> **Page**:
The 2019 Bedrock Ode to Lulu was crafted of 65% Mataro, aka Mourvedre from old vines, set in sand in Oakley, some over 80 years old and 35% Grenache from even older vines in Mendocino County that are grown on mix of ancient rocky soils. Made with traditional methods and picked with lower sugars, this seductive wine which some a cool fermentation and a short aging period with light lees, plus it was bottled quickly to preserve all the vibrancy. Bedrock has established itself as one of California’s premier wineries in recent years, joining the likes of Ridge Vineyards, Turley Wine Cellars and others, making a fantastic series of wines, especially their Heritage lineup of Zinfandel based reds from historic vineyards that are inter-planted with an incredible combination and array of black grapes. I highly recommend discovering Bedrock’s collection, in particular this lovely Ode to Lulu as well as their iconic offerings from their estate Bedrock Vineyard and their Evangelho Vineyard bottlings. Morgan Twain-Peterson, who is now an MW, a master of wine, is one of the greatest voices in California wine as who has been a winemaker since a child, helping his dad, Joel Peterson of Ravenswood fame make wine, grew up appreciating these gnarly head trained vines. This 2019 Ode to Lulu is a wonder summer sipper and has the substance to be enjoyed with robust cuisine, it was fabulous with Pizza too.
($25 Est.) 92 Points, grapelive

Grapelive: Wine of the Day September 6, 2020

2019 Weingut Korrell, Riesling Trocken “Paradies” Estate Monopol, Nahe Germany.
I’ve been getting more and more excited about the 2019 as I get a chance to try them, this year looks set to be legendary in most German regions, especially here in the Nahe, where Donnhoff, Schlossgut Diel, Kruger-Rumpf, Schafer-Frohlich, Gut Hermannsberg and (this) Korrell are looking to have produced some of their greatest wines to date! And this Korrell Paradies dry Riesling lives up to that buzz easily with a stunning performance in the glass, showing impeccable form and crisp elegant details, it drinks every bit as good as a Grand Cru Burgundy and highlights its unique terroir. In recent years, I’ve been blessed with getting some of Korrell’s releases, as they are not easy to find in the States as of yet, and I’ve been highly impressed with the full range of wines that Martin and Britta Korrell have put out, but I must say this bottling, their signature effort is really something exceptional with its gorgeous purity of flavors and distinctive textural quality and this vintage is another step up for this small family estate. The Paradies, is the oldest single site Korrell has and is the flagship wine of winemaker Martin Korrell, it comes from his family’s vines that are farmed with great respect for nature with sustainable and mostly organic methods, it is set on limestone and clay soils, on a hillside patch of ground in the Bad Kreuznach area of the Nahe region.

> **Information supplied**:
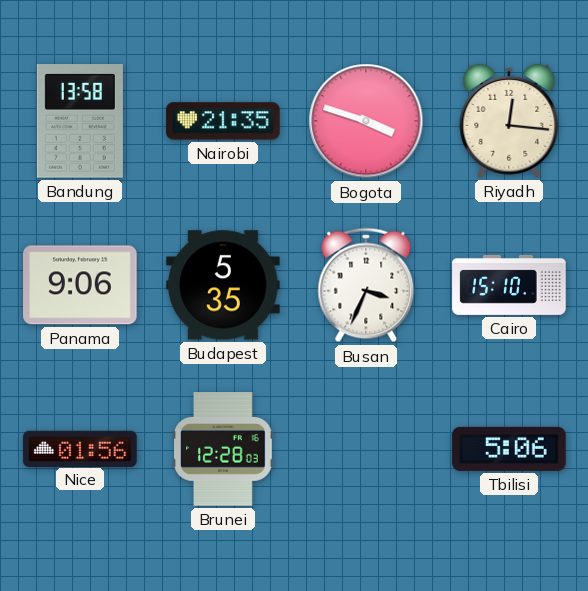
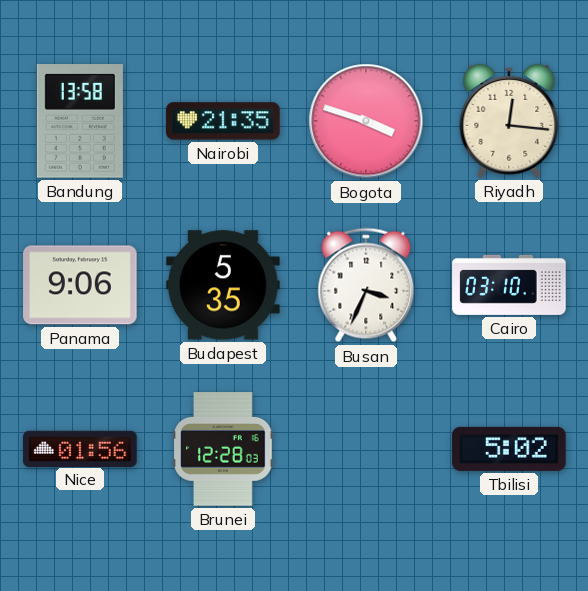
Cairo: 15:10 -> 03:10
Tbilisi: 5:06 -> 5:02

> **Complete the following**:
• a. List every Nahe producer that the wine reviews name as looking to have made some of their greatest wines with the 2019 vintage.
• b. Carry on the wine reviews from the point at which they end.

> **Answers to the problems**:
• a.
- Donnhoff
- Schlossgut Diel
- Kruger-Rumpf
- Schafer-Frohlich
- Gut Hermannsberg
- Korrell

• b.
This 2019 Paradies flows across the medium bodied palate with graceful opulence and mineral tones, this wine, is the heart and soul of Korrell’s lineup, this site sees more sunshine and the limestone allows for some serious concentration, while also retaining exciting acidity. There is always great attention paid to pick dates to finely tune this signature Riesling so that it delivers all of the complexity and nuances that the site develops. Korrell mixes some traditional stainless fermentations with some native yeast and barrel ferments to craft his wines and the Paradies shows a beautiful leesy finesse, as noted in prior reviews of this wine, and the mouth feel and length are quite delectable. This vintage echos my first impressions with white peach/apricot stone fruits leading the way and with a mixture of citrus and melon as well come through along with wet stones, a refreshing saline element, crystalized ginger, spearmint tea, verbena and aromatic herbs. With air, there is a touch of tropical or exotic fruit that flitters in the background and this Paradies opens its arms and stretches out, I can alone imagine how great it will be in 5 to 10 years, it is an outstanding and regal Riesling. I enjoyed it immensely all on its own, but it got even better with a delicate Thai green curry dish, which I thought might not be its best pairing, showing this Korrell can be flexible with cuisine options. I highly recommend exploring this 2019 collection from Korrell, and I am hoping this Paradies gets more widely available, as it is such a beauty.
($45 Est.) 95 Points, grapelive

Grapelive: Wine of the Day September 5, 2020

2017 Brick House, Pinot Noir, Select, Ribbon Ridge, Willamette Valley, Oregon.
Only made in abundant and ripe vintages the Brick House Select Pinot Noir is a special entry level barrel selection of all estate grown, 100% biodynamic, grapes from this famous winery’s Ribbon Ridge vines set on marine sedimentary soils, it is always an incredible value and this 2017 is extra delicious, wonderfully detailed and lengthy. There’s lots to admire here, this quite lush 2017 Select starts with an array of floral aromatics, dark fruit and racy spices before fully opening up on its medium bodied and succulent palate, revealing a range of black cherry, plum, blueberry and wild strawberry fruits in a caressing and silken wave along with touches of seeped rose petals, tea leaf, cinnamon and a hint of earth and mineral. With air this pure Pinot fruited wine just gets better and more distinctive, hats off to Doug Tunnell and his team at Brick House for this exceptionally drinkable offering. Brick House does an amazing set wines, all sourced from their estate, including this one, plus Tunnell’s Les Dijonnais Pinot Noir, Cuvée du Tonnelier Pinot Noir, two Chardonnays and one of the new world’s best Gamay Noir(s).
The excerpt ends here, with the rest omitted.